▸ Work to complete
I'd like every entry returned exactly as it is, with the images left out.

▸ Task data
____

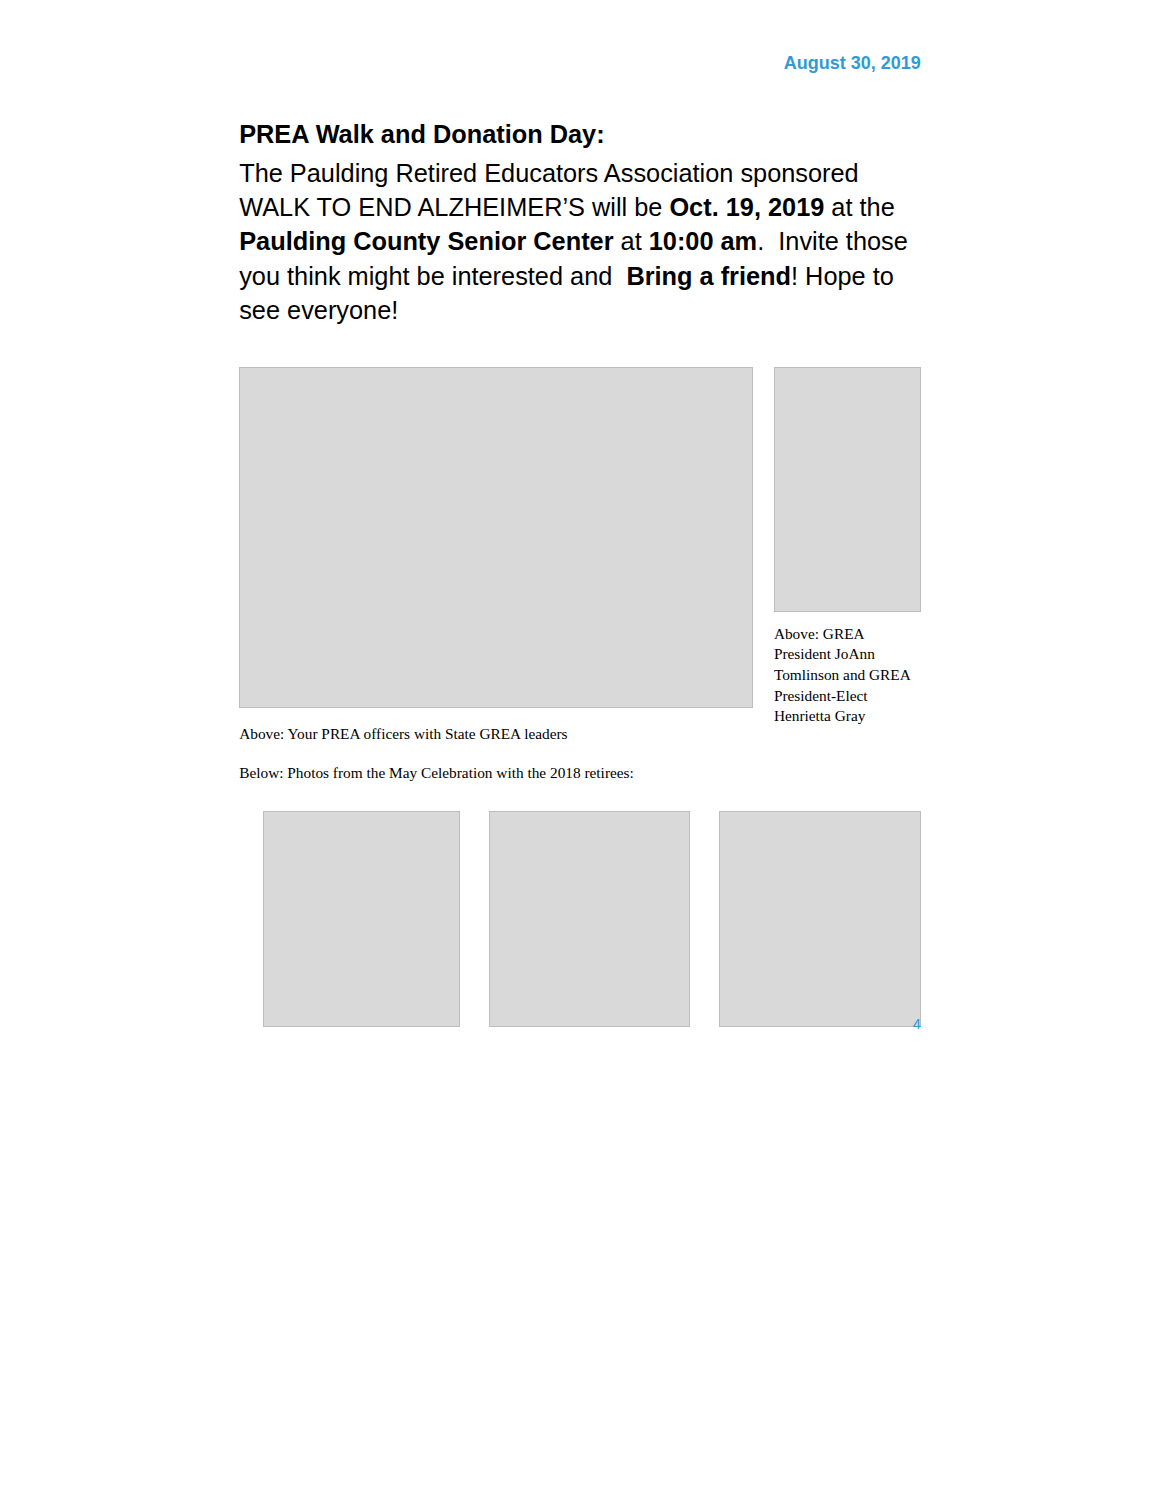August 30, 2019
PREA Walk and Donation Day:
The Paulding Retired Educators Association sponsored WALK TO END ALZHEIMER’S will be Oct. 19, 2019 at the Paulding County Senior Center at 10:00 am. Invite those you think might be interested and Bring a friend! Hope to see everyone!
Above: Your PREA officers with State GREA leaders
Below: Photos from the May Celebration with the 2018 retirees:
Above: GREA President JoAnn Tomlinson and GREA President-Elect Henrietta Gray
4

____

▸ Solution below
August 30, 2019
PREA Walk and Donation Day:
The Paulding Retired Educators Association sponsored WALK TO END ALZHEIMER’S will be Oct. 19, 2019 at the Paulding County Senior Center at 10:00 am. Invite those you think might be interested and Bring a friend! Hope to see everyone!
Above: Your PREA officers with State GREA leaders
Below: Photos from the May Celebration with the 2018 retirees:
Above: GREA President JoAnn Tomlinson and GREA President-Elect Henrietta Gray
4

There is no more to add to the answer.